→ **PASSAGE TO READ**:

Imagine living with the sea beneath your feet.
For hundreds of years, the people of the Clan jetties along Penang’s Weld Quay area have been doing so in their wooden houses on stilts. Built in the 19th century, the different generations of Chinese clans have lived and died in these homes. Separated by areas according to ‘clans’, villagers belong to the same family and have the same surnames. The five main clans at the jetties are Lim, Chew, Tan, Lee and Yeoh. Other immigrants stayed at the Chap Seh Keo (Mixed Surname Jetty).
Elevated walkways are made from rickety wood and extend out to sea or among the houses, creating a network of small alleyways. Since they are so small, cars are not allowed and only bikes zoom up and down the wooden ‘roads’.
In the olden days, many villagers were seamen, catching and trading the produce from the sea. These days, younger generations have moved out for job opportunities in the city.

→ **INFORMATION SHOWN**:
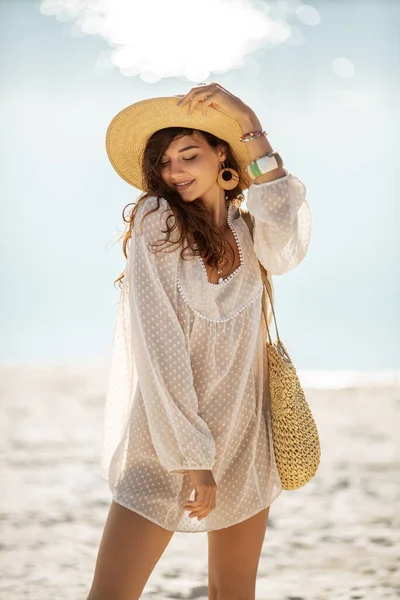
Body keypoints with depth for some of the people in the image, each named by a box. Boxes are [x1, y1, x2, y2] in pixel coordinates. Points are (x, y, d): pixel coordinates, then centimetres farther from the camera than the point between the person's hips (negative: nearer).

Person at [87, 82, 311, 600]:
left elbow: (285, 251, -18)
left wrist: (250, 127, -20)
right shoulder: (155, 219, -6)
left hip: (246, 437, 5)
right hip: (166, 437, -4)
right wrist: (191, 455, -19)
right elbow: (157, 342, -13)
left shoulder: (246, 231, 7)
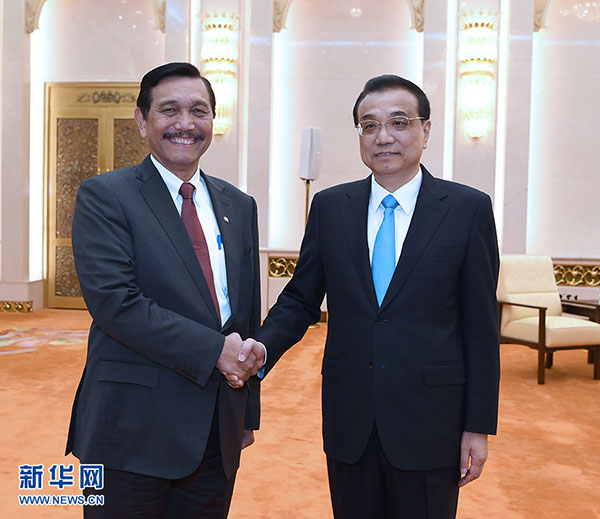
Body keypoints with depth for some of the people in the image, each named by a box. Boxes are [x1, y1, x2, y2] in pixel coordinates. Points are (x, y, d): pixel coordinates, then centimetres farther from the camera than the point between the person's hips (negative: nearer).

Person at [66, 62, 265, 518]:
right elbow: (113, 300, -18)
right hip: (133, 432, -4)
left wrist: (248, 413, 14)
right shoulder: (103, 197, -6)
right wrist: (214, 350, -19)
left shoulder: (239, 206, 10)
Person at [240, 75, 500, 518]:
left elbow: (481, 325, -4)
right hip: (348, 418, 2)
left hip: (429, 420, -2)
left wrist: (479, 425, -4)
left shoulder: (468, 208, -5)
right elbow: (301, 298, 6)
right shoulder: (330, 207, 3)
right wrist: (261, 348, -14)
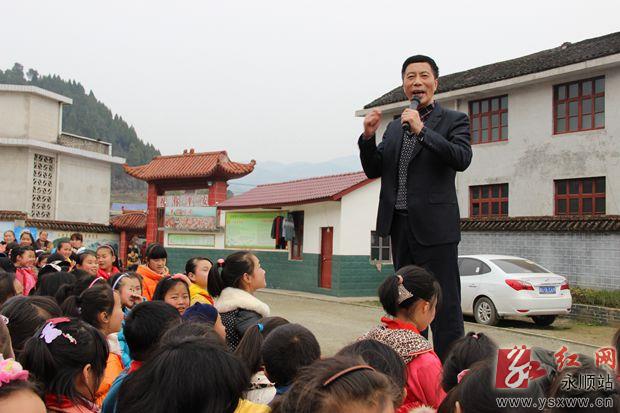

→ **EXERCISE TASKS**:
1) Repeat the listing from its start through the line containing "right wrist: (191, 455, -19)", word for word, leaving out the pictures.
2) Pick up the passage on the clan jetties of Penang after its last sentence and carry it on.

→ **ANSWERS GIVEN**:
1)
Body keypoints with depth for some of the people in the image, each named by a box. Boxes are [x1, y1, x2, y2] in pixel coordinates. Points are (x, y, d): pixel coordinates, then centimetres farther from the camera than the point between the person's hips (negative: nearer).

Person at [87, 82, 311, 600]:
left elbow: (285, 251, -18)
left wrist: (250, 127, -20)
right shoulder: (155, 219, -6)
left hip: (246, 437, 5)
right hip: (166, 437, -4)
right wrist: (191, 455, -19)

2)
The houses are laid out on both sides of the alleyways. Some had been converted into storefronts selling food and drinks, or souvenirs. Old women and men sat chatting on the small front porches where kapcai bikes are parked, and children ran around freely.
The ‘roads’ are sheltered by tarmacs or makeshift covering, making it shady and a cool respite from the blazing heat of Penang. Some houses were more ‘modern’ with cemented fronts, but most retained their traditional wooden structure.
Clan Jetties is quite far from the rest of the attractions in Georgetown, but it’s definitely worth a visit. I mean, being a city girl, it was strange and fascinating to see their way of life, and I think it would be even more so for someone from a foreign country.
We were famished after a whole day’s worth of walking, so we stopped by a random road side daichow (hawker) for dinner. Since we were at the quay, we ordered seafood. (Above) curry squid. Chinese curry isn’t creamy like Malay or Indian versions. This was savoury and sour, much more like Thai tom yum goong, thanks to the generous portion of tomatoes. The squid was fresh and springy, and cut into nice bite-sized portions for convenience.
House signature tofu, which was deep fried and drizzled over with a brown sauce of minced pork and mushrooms. The salty sauce was great to go with rice, and the tofu was crispy on the outside and eggy on the inside.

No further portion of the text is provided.